Quantifying decoherence in a many spin system

PABLO RENÉ ZANGARA; AXEL DAMIÁN DENTE; PATRICIA R. LEVSTEIN; HORACIO MIGUEL PASTAWSKI

Buenos Aires

Workshop; Autumn College on Non-Equilibrium Quantum Systems; 2011

Centro Internacional de Física Teórica (ICTP) Abdus Salam

The coherence in a quantum channel (spin 1/2 chain with XY interaction) is lost when the channel interacts with a non-controlled one (environment). The coherence loss can be evaluated by means of the recurrences attenuation (mesoscopic echoes) that arise from the finite size of the channel [1]. We compute equivalent coherence times evaluating the reversibility of the dynamics in the controlled channel, when it is coupled to the environment (not reversed). An initial local excitation evolves until the dynamics of the controlled channel is reversed. After the symmetric backward evolution, the reversibility is given by the Local Loschmidt Echo.
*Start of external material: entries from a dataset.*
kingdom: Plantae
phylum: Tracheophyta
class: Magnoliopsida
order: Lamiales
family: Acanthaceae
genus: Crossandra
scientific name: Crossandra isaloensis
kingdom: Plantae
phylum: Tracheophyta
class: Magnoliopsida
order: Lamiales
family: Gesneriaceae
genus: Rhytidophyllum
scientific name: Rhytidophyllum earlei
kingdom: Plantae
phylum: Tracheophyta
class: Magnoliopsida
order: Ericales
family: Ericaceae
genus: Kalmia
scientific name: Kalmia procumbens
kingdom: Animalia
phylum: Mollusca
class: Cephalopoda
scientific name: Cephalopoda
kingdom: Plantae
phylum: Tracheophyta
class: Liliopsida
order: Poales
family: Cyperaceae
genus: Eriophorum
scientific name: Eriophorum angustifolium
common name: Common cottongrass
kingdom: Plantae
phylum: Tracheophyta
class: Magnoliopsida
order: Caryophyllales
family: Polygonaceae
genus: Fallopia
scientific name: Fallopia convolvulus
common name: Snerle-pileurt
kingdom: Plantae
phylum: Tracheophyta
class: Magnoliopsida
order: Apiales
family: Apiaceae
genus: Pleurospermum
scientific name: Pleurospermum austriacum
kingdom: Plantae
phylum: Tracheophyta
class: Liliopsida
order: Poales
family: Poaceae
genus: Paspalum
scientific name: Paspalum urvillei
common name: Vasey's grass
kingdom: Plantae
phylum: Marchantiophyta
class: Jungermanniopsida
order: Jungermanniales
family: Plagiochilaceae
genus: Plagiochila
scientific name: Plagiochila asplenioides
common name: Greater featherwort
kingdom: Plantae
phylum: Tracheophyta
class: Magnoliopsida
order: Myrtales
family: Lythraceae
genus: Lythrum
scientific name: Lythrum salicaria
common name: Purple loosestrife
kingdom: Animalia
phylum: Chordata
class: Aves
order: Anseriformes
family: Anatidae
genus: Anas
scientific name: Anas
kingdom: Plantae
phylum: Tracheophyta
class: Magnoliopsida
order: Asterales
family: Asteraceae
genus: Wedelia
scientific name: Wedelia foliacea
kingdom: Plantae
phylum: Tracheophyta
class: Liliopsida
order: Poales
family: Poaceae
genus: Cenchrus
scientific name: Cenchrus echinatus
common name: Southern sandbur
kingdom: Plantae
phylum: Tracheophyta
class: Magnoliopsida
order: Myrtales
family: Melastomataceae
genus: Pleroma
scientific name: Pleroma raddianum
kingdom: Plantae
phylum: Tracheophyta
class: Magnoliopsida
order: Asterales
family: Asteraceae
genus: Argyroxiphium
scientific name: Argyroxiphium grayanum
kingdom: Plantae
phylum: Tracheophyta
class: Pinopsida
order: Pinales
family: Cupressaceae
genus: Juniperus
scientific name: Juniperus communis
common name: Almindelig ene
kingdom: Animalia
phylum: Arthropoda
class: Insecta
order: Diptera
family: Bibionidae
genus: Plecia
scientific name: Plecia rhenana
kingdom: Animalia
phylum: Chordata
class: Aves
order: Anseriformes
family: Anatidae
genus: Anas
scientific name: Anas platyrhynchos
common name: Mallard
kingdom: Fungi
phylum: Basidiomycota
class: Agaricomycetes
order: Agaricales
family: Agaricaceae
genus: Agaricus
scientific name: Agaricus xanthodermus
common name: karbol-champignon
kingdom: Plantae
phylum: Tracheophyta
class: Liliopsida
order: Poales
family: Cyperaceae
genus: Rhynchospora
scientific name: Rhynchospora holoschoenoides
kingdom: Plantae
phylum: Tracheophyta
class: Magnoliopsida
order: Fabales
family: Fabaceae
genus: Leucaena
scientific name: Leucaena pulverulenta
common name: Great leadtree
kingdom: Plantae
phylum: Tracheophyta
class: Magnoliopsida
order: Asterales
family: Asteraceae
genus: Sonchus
This numerical analysis is complemented with an analytical calculation of decay rates, using a self consistent Fermi Golden Rule scheme. Fermionic modelization is also used in order to explain the dynamics of the polarization transfer. [1] E. P. Danieli, G. A Alvarez, P. R. Levstein, and H. M. Pastawski, Phys. Rev. A 82, 012310(2010).